Eind mei voerde Moba, fabrikant van machines voor het sorteren, verpakken en verwerken van eieren, een test uit met het 3D-metaalprinten van een proefmatrijs voor het spuitgieten van dikwandige onderdelen, die vaak een langdurige koeltijd kennen. Daarbij werkte het bedrijf uit Barneveld nauw samen met Trumpf, dat in 2015 zijn 3D-printmachines opnieuw op de markt bracht. De eerste voortekenen blijken gunstig: de cyclustijd kon met 30 procent worden bekort.

+++

■ Korte opdracht 1
Beantwoord met behulp van de tekst over Moba de volgende vragen:
(a) In welke plaats is Moba gevestigd?
(b) In welk jaar bracht Trumpf zijn 3D-printmachines opnieuw op de markt?
(c) Met hoeveel procent kon de cyclustijd worden bekort?
■ Korte opdracht 2
Noem alle handelingen met eieren waarvoor Moba volgens de tekst over Moba machines maakt.
Het materiaal dat hierna komt, speelt bij deze opdracht geen rol.

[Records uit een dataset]
+++

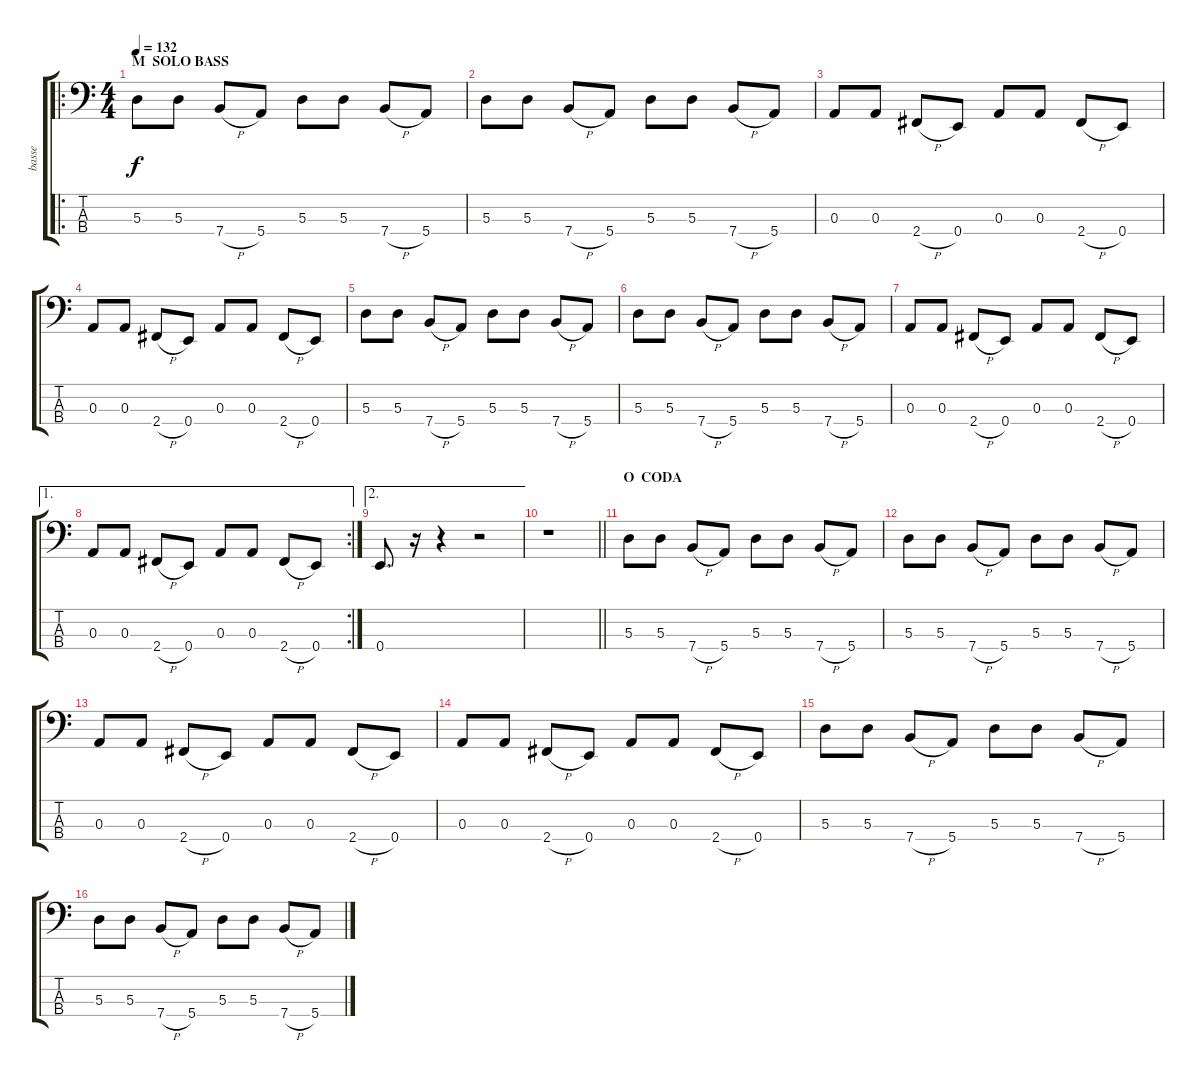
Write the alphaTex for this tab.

\track ("basse" "basse") {instrument synthbass2}
\staff {score tabs}
\tuning (G2 D2 A1 E1) {hide}
\ro
\ts (4 4)
\section ("" "M  SOLO BASS")
\tempo 132
\clef f4
\ks c
5.3.8{dy f} 5.3.8 7.4{h}.8 5.4.8 5.3.8 5.3.8 7.4{h}.8 5.4.8 |
5.3.8 5.3.8 7.4{h}.8 5.4.8 5.3.8 5.3.8 7.4{h}.8 5.4.8 |
0.3.8 0.3.8 2.4{h}.8 0.4.8 0.3.8 0.3.8 2.4{h}.8 0.4.8 |
0.3.8 0.3.8 2.4{h}.8 0.4.8 0.3.8 0.3.8 2.4{h}.8 0.4.8 |
5.3.8 5.3.8 7.4{h}.8 5.4.8 5.3.8 5.3.8 7.4{h}.8 5.4.8 |
5.3.8 5.3.8 7.4{h}.8 5.4.8 5.3.8 5.3.8 7.4{h}.8 5.4.8 |
0.3.8 0.3.8 2.4{h}.8 0.4.8 0.3.8 0.3.8 2.4{h}.8 0.4.8 |
\ae 1
\rc 2
0.3.8 0.3.8 2.4{h}.8 0.4.8 0.3.8 0.3.8 2.4{h}.8 0.4.8 |
\ae 2
0.4.8{d} r.16 r.4 r.2 |
\barLineRight lightlight
r.1 |
\section ("" "O  CODA")
5.3.8 5.3.8 7.4{h}.8 5.4.8 5.3.8 5.3.8 7.4{h}.8 5.4.8 |
5.3.8 5.3.8 7.4{h}.8 5.4.8 5.3.8 5.3.8 7.4{h}.8 5.4.8 |
0.3.8 0.3.8 2.4{h}.8 0.4.8 0.3.8 0.3.8 2.4{h}.8 0.4.8 |
0.3.8 0.3.8 2.4{h}.8 0.4.8 0.3.8 0.3.8 2.4{h}.8 0.4.8 |
5.3.8 5.3.8 7.4{h}.8 5.4.8 5.3.8 5.3.8 7.4{h}.8 5.4.8 |
5.3.8 5.3.8 7.4{h}.8 5.4.8 5.3.8 5.3.8 7.4{h}.8 5.4.8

+++

■ Volledige uitvoer 1
(a) Barneveld
(b) 2015
(c) 30 procent

■ Volledige uitvoer 2
sorteren, verpakken, verwerken